- Records to use -

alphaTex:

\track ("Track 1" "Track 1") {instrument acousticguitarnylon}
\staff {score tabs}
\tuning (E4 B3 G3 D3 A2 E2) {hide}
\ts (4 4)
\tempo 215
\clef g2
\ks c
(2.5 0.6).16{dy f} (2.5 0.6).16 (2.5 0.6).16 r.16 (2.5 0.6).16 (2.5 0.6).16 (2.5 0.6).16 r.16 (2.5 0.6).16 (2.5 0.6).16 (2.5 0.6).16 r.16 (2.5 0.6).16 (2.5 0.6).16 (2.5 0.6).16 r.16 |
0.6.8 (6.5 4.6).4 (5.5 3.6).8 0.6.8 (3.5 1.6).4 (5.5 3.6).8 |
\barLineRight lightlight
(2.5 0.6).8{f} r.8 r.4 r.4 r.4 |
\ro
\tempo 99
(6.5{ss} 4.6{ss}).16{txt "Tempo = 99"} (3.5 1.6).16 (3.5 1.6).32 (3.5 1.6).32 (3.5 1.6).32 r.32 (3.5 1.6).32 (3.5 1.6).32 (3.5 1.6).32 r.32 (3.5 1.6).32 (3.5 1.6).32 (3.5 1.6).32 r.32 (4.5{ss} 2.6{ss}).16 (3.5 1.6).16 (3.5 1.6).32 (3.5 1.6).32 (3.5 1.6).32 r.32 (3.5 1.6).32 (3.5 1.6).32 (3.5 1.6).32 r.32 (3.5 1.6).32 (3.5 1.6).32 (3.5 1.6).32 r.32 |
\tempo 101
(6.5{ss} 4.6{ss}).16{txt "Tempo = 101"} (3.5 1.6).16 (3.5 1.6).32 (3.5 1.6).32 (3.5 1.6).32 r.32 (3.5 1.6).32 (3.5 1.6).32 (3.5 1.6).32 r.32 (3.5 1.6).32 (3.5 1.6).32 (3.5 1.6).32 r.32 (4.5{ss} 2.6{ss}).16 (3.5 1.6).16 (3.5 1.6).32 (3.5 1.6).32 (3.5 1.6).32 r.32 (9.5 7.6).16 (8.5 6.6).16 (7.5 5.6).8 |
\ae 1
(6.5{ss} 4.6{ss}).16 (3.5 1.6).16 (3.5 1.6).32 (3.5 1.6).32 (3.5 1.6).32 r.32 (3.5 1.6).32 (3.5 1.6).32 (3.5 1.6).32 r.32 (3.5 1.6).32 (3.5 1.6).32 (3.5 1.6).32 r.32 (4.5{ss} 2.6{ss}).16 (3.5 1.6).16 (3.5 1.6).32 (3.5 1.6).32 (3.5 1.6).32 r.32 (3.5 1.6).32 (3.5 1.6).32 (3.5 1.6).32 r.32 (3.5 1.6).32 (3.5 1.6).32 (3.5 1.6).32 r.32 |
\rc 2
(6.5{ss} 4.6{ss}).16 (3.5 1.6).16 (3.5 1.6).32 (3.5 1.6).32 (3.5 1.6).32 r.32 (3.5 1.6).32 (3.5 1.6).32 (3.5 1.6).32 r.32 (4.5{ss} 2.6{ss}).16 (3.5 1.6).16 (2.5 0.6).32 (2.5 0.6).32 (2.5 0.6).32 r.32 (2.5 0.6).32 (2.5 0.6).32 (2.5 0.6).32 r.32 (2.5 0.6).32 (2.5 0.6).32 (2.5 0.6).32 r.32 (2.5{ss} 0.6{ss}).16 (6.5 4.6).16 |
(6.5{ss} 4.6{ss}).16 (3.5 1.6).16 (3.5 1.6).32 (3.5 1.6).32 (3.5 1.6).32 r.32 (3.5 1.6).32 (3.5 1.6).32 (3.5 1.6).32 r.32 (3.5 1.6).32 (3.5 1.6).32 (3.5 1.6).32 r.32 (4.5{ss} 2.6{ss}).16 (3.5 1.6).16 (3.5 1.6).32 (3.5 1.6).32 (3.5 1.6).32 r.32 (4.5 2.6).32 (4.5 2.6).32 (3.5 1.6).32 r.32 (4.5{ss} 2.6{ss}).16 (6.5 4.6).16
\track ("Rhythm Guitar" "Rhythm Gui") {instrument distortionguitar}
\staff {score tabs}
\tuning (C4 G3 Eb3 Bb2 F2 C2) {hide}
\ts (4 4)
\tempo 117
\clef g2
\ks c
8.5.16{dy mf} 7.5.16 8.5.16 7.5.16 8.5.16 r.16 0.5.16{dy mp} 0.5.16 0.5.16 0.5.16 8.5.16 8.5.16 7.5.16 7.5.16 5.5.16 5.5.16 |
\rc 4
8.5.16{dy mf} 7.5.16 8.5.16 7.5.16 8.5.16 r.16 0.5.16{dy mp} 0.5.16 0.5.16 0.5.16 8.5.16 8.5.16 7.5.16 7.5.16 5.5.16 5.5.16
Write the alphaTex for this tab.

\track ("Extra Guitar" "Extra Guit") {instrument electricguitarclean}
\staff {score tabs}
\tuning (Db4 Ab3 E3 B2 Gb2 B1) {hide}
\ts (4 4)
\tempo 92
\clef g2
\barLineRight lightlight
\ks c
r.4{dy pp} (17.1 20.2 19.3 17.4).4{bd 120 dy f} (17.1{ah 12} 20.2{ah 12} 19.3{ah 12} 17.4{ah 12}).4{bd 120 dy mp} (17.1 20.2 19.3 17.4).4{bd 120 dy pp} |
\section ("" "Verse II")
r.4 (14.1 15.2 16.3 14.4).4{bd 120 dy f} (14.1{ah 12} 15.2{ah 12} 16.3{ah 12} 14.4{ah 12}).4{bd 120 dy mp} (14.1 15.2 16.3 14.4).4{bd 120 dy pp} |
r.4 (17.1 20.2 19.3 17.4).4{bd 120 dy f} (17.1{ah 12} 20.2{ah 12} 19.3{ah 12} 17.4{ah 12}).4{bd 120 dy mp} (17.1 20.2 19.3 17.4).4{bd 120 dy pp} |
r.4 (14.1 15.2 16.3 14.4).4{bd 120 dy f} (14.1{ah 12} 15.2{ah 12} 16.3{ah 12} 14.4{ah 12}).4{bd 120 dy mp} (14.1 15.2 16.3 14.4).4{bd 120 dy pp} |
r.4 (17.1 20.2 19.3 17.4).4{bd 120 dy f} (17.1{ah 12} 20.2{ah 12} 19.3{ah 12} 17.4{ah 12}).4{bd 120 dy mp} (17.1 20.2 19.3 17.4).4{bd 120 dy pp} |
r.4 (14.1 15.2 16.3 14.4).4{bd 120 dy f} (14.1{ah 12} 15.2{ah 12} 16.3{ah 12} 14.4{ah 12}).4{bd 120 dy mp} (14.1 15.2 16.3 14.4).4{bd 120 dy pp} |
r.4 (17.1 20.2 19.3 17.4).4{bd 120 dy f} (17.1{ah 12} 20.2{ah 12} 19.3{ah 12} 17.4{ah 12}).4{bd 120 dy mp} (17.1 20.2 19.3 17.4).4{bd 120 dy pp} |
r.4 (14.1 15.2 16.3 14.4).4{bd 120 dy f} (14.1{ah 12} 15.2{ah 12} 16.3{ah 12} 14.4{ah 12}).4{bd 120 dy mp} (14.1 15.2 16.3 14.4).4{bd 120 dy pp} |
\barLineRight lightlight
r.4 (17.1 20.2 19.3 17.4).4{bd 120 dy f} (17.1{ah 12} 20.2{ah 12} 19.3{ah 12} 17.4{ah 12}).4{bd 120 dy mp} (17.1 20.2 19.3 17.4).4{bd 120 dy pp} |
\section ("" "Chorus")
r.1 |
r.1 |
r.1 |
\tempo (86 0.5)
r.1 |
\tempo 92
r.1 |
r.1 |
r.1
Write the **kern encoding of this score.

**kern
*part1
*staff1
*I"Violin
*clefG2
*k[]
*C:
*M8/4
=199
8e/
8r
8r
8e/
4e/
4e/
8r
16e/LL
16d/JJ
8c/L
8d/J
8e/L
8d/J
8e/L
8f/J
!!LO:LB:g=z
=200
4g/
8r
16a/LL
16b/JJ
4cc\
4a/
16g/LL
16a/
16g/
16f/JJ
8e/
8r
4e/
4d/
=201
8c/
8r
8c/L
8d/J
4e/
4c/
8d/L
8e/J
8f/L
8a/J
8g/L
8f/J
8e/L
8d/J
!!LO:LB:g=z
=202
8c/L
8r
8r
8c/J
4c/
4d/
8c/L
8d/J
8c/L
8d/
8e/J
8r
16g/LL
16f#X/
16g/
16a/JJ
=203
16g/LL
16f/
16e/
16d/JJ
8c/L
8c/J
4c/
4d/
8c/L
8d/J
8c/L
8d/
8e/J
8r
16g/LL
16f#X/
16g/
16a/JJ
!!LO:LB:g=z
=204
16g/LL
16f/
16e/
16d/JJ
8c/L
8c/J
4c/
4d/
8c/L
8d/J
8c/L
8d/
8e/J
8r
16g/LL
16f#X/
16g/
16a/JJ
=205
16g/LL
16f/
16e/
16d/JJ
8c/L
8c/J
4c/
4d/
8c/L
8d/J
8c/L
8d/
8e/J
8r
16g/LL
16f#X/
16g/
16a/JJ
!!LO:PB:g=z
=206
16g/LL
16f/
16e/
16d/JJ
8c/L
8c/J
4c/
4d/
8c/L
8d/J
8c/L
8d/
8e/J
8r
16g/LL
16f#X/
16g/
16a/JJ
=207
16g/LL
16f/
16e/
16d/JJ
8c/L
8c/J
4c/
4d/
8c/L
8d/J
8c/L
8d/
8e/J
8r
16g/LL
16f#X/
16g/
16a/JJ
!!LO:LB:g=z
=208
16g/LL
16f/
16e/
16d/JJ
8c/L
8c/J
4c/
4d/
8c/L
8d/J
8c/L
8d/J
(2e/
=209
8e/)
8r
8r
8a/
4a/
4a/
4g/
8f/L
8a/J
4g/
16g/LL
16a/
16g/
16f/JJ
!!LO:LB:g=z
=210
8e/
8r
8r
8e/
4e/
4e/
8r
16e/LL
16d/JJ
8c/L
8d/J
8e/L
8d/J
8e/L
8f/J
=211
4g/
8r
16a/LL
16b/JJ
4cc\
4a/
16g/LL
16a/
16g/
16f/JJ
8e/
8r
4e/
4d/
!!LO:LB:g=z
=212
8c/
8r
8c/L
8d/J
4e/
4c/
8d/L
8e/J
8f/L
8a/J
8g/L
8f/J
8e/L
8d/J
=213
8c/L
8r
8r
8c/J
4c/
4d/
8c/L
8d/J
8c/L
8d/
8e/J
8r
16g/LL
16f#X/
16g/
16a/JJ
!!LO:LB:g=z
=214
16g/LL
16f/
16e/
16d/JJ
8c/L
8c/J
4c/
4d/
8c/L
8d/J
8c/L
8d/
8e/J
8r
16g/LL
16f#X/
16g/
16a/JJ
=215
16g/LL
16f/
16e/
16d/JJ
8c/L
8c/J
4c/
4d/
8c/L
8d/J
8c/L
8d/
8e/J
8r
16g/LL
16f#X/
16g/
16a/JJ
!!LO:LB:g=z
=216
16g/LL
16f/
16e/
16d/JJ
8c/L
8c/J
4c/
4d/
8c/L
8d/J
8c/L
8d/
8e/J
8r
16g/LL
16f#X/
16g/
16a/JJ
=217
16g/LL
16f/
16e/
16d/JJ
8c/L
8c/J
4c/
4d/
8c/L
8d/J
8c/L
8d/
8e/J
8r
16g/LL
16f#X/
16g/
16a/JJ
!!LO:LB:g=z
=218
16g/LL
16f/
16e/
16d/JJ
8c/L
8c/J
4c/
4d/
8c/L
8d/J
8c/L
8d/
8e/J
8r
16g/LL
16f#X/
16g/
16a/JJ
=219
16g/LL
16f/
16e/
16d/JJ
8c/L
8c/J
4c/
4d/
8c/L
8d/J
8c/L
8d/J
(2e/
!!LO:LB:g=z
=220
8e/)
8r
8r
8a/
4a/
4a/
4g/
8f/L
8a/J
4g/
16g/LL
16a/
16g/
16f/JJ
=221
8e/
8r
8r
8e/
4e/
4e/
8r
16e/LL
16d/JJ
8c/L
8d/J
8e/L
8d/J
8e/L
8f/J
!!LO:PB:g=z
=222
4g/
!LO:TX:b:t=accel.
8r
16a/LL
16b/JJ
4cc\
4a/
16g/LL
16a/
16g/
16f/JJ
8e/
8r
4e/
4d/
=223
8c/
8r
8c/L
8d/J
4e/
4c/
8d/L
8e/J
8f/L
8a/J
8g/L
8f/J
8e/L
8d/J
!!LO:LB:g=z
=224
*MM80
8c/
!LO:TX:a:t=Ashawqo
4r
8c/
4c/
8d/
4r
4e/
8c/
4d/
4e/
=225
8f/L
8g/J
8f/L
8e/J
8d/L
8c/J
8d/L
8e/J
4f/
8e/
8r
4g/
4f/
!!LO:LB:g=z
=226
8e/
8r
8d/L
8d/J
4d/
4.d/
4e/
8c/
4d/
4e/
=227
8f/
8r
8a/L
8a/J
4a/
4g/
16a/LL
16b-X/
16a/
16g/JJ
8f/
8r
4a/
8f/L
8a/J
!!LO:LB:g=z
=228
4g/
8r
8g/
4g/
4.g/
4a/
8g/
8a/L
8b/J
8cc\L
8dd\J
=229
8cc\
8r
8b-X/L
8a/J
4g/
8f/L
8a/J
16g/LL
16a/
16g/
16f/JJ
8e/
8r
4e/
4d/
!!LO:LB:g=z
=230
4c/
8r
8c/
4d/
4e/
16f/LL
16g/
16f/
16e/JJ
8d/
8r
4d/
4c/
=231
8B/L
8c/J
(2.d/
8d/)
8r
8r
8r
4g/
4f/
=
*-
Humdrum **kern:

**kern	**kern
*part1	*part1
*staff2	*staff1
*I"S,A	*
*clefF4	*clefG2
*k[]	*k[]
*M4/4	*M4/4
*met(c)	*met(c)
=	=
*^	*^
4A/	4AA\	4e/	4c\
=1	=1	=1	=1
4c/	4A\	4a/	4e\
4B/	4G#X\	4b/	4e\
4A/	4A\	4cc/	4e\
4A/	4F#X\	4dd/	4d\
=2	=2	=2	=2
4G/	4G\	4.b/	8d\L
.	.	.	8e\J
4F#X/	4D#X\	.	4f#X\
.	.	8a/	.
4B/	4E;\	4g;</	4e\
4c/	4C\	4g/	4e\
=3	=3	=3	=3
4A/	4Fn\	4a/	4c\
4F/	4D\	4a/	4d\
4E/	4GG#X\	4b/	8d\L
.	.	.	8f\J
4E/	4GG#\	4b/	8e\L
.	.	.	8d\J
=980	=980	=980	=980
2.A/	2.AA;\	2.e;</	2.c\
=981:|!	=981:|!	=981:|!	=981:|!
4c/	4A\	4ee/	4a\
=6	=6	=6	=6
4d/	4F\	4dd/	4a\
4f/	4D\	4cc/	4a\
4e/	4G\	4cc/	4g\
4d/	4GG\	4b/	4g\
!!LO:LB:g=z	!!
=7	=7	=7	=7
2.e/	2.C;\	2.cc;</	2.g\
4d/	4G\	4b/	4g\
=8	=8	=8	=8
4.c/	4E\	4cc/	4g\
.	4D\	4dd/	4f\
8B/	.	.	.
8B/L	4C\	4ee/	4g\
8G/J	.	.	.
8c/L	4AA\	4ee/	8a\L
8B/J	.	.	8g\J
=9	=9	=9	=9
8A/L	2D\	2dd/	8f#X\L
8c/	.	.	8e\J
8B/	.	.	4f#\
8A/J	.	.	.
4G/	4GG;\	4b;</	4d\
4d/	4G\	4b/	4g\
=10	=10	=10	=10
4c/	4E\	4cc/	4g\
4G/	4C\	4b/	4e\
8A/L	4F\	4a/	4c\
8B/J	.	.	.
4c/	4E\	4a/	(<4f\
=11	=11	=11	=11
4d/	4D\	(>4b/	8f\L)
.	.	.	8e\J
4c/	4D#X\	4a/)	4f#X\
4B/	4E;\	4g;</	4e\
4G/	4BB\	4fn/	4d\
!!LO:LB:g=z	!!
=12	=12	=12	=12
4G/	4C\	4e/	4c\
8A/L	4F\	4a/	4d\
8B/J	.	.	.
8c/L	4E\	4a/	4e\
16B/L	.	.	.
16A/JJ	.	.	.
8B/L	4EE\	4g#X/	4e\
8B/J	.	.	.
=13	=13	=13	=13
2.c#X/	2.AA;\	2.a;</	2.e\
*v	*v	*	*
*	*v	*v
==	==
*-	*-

- Objective -
Extract each line of the material above that contains the string "hide".

- Written reply -
\tuning (E4 B3 G3 D3 A2 E2) {hide}
\tuning (C4 G3 Eb3 Bb2 F2 C2) {hide}
\tuning (Db4 Ab3 E3 B2 Gb2 B1) {hide}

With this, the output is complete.